[ 
https://issues.apache.org/jira/browse/GIRAPH-601?page=com.atlassian.jira.plugin.system.issuetabpanels:comment-tabpanel&focusedCommentId=13617938#comment-13617938
 ] 

Eli Reisman commented on GIRAPH-601:
------------------------------------

So masterCount is part of the problem, forcing us to have a "task 0" to be
below the masterCount value of 1? Whats up with masterCount?

Did you possible ask for more workers than your YARN cluster has resources
for? Check out your YARN webui. Could be MRv2 is waiting until the cluster
has enough mem to launch all of your PR tasks, and that moment never comes
in time? Not sure how (or how well) MRv2 wraps these problems.

Also, did you see in one of the earlier dumps that YarnClientImpl is
hitting an IOE on security tokens? Is that normal? I did you had auth on
SIMPLE so that should work as-is?

────────

(Tasks and exercises):
1. In the GIRAPH-601 comment, what was YarnClientImpl hitting in one of the earlier dumps?
2. Collect every line of the listing that contains the string "kern", matching case exactly.

────────

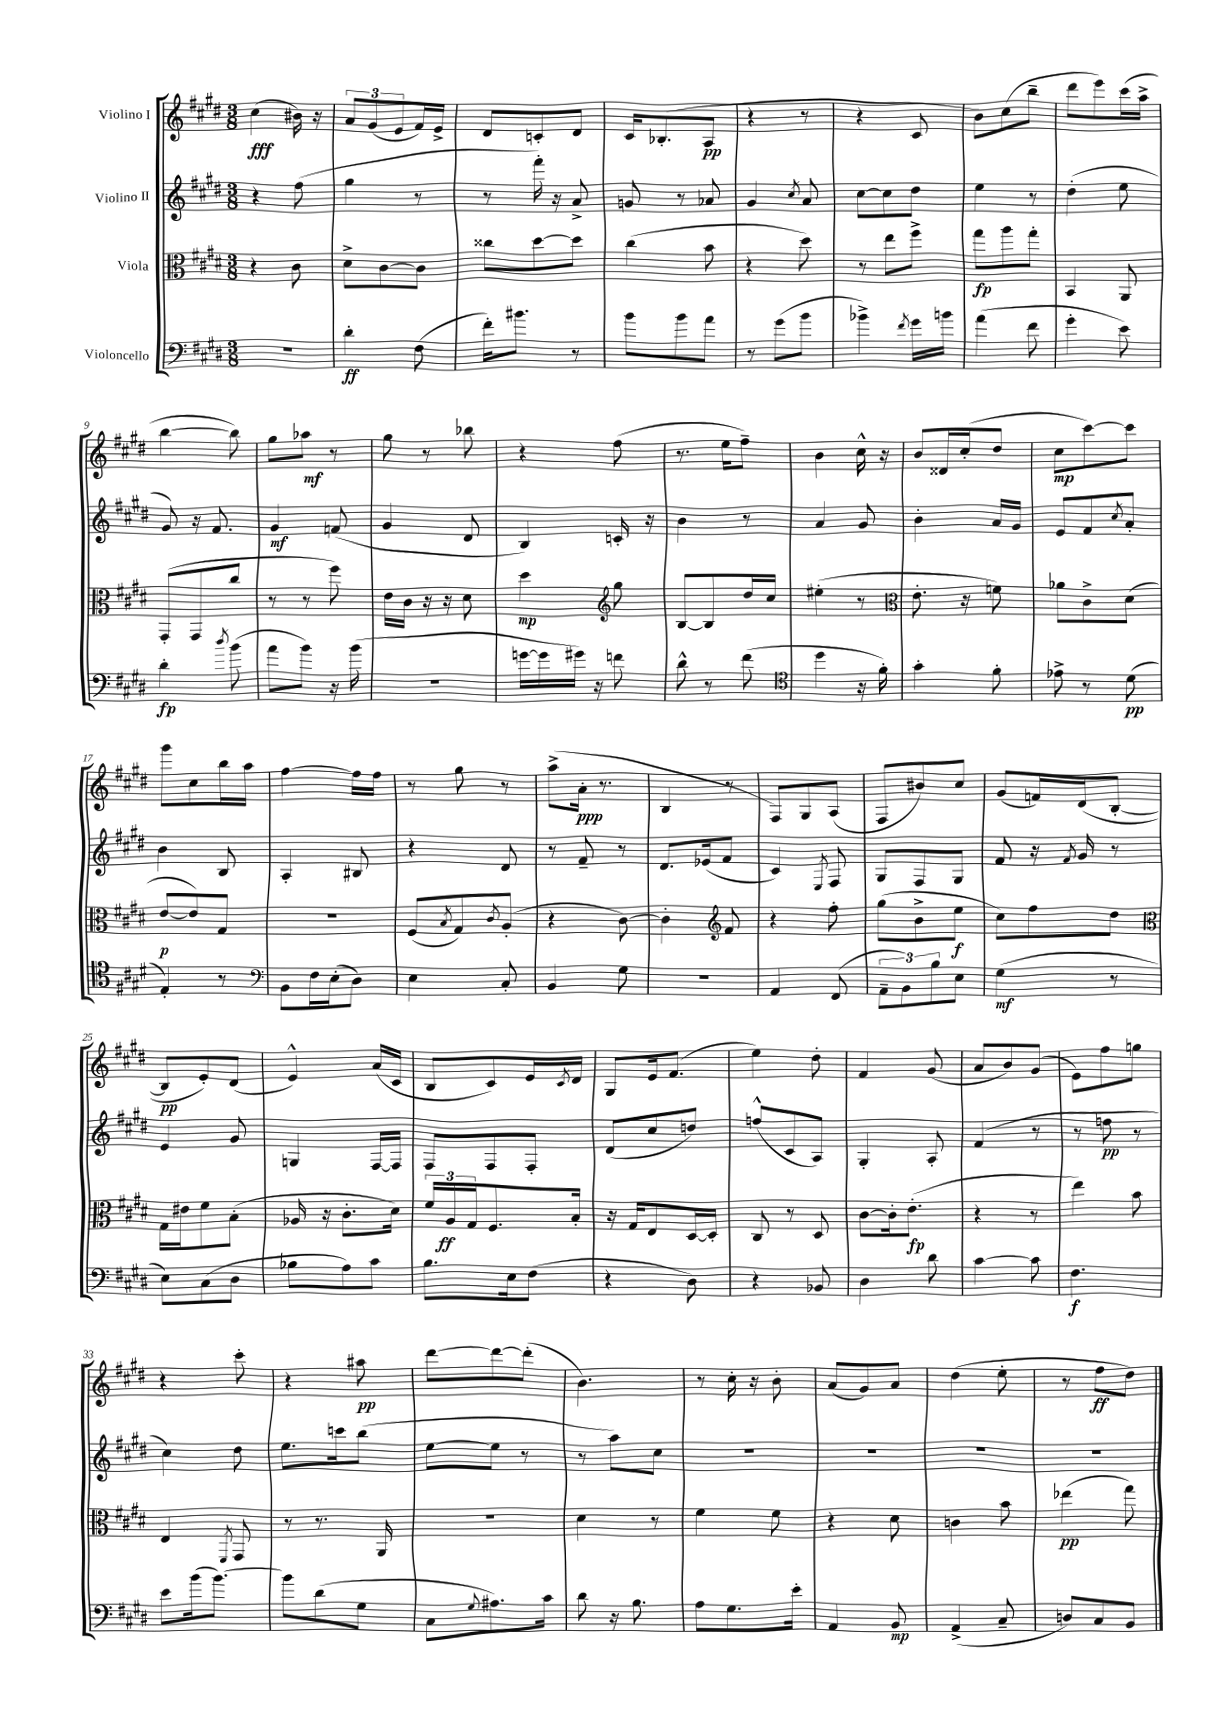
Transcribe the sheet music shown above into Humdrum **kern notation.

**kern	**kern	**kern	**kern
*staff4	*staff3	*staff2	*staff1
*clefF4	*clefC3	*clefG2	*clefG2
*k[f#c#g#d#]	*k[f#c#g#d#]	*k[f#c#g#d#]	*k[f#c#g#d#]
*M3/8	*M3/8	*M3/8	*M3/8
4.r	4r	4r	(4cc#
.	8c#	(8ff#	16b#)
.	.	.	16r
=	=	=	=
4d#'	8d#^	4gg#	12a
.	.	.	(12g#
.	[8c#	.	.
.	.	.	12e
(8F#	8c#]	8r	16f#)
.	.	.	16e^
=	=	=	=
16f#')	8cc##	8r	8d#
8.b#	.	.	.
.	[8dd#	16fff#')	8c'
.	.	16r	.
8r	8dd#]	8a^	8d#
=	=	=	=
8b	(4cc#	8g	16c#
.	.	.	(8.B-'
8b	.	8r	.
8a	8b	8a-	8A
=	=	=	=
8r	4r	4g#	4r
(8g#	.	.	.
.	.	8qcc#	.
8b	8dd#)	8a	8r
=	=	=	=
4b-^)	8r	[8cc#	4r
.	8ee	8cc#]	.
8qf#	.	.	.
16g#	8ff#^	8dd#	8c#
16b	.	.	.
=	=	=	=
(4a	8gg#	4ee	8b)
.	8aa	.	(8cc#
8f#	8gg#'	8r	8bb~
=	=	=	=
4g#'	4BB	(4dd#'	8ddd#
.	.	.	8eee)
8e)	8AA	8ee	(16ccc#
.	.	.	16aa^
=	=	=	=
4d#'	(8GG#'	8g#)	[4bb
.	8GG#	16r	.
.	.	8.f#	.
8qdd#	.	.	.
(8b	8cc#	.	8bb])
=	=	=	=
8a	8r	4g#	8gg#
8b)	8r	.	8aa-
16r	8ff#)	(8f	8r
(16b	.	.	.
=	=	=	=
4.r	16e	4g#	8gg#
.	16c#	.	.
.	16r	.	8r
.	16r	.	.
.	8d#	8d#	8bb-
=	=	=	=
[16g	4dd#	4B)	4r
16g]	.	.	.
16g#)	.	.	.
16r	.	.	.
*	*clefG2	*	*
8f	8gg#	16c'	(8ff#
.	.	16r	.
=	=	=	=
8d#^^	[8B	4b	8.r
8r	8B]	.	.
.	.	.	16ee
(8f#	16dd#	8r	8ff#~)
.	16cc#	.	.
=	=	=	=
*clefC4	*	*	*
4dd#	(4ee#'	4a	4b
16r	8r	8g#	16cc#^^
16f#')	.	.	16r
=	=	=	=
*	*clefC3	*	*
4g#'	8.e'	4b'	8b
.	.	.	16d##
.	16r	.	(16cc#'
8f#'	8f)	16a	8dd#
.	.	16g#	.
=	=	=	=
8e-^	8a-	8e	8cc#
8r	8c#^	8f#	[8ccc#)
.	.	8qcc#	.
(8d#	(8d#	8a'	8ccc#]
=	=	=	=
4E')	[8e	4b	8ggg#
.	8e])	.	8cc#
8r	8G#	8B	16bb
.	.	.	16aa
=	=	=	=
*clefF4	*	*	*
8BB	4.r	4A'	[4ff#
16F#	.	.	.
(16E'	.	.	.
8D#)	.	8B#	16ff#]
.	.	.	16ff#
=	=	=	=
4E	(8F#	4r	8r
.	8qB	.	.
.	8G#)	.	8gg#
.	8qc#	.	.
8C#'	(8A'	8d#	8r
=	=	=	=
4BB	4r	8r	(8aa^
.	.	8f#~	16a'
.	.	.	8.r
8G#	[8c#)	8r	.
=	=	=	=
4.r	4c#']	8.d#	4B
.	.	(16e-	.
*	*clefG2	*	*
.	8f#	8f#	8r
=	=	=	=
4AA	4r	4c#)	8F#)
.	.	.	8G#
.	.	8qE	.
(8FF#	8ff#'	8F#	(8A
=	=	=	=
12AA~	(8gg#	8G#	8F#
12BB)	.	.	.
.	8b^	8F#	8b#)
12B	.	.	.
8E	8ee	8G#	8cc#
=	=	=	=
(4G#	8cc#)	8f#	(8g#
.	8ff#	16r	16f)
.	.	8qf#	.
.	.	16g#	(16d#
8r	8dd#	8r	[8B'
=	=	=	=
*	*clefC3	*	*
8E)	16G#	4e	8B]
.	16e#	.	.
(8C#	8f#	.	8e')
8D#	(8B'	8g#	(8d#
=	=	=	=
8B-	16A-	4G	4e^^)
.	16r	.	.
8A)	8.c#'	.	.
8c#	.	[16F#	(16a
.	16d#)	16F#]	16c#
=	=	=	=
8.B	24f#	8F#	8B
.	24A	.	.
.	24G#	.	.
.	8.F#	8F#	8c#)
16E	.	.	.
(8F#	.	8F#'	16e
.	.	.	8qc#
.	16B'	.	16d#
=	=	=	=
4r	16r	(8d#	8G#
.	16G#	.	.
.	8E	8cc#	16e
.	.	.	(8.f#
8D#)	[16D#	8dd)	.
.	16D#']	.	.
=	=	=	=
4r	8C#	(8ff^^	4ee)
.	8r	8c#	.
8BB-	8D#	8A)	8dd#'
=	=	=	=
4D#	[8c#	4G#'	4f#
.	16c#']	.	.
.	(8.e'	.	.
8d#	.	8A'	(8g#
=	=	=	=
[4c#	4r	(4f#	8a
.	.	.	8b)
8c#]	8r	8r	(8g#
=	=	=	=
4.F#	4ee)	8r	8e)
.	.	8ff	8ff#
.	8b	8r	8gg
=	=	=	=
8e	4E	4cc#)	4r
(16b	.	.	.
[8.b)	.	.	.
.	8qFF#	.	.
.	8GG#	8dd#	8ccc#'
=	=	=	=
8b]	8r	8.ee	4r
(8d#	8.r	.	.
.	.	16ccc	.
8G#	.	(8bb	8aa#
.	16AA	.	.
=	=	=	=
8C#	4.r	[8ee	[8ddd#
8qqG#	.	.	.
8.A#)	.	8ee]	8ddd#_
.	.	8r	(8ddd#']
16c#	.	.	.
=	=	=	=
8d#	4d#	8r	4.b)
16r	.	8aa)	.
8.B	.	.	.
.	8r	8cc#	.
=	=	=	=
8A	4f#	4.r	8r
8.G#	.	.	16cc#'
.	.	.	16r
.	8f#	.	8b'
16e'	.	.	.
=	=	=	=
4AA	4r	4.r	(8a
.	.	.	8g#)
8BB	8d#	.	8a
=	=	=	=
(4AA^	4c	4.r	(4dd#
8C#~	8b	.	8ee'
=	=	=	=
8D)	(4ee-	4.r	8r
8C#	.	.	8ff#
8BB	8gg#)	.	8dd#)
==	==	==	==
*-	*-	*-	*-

────────

(Final results):
1. An IOE on security tokens.

2.
Transcribe the sheet music shown above into Humdrum **kern notation.
**kern	**kern	**kern	**kern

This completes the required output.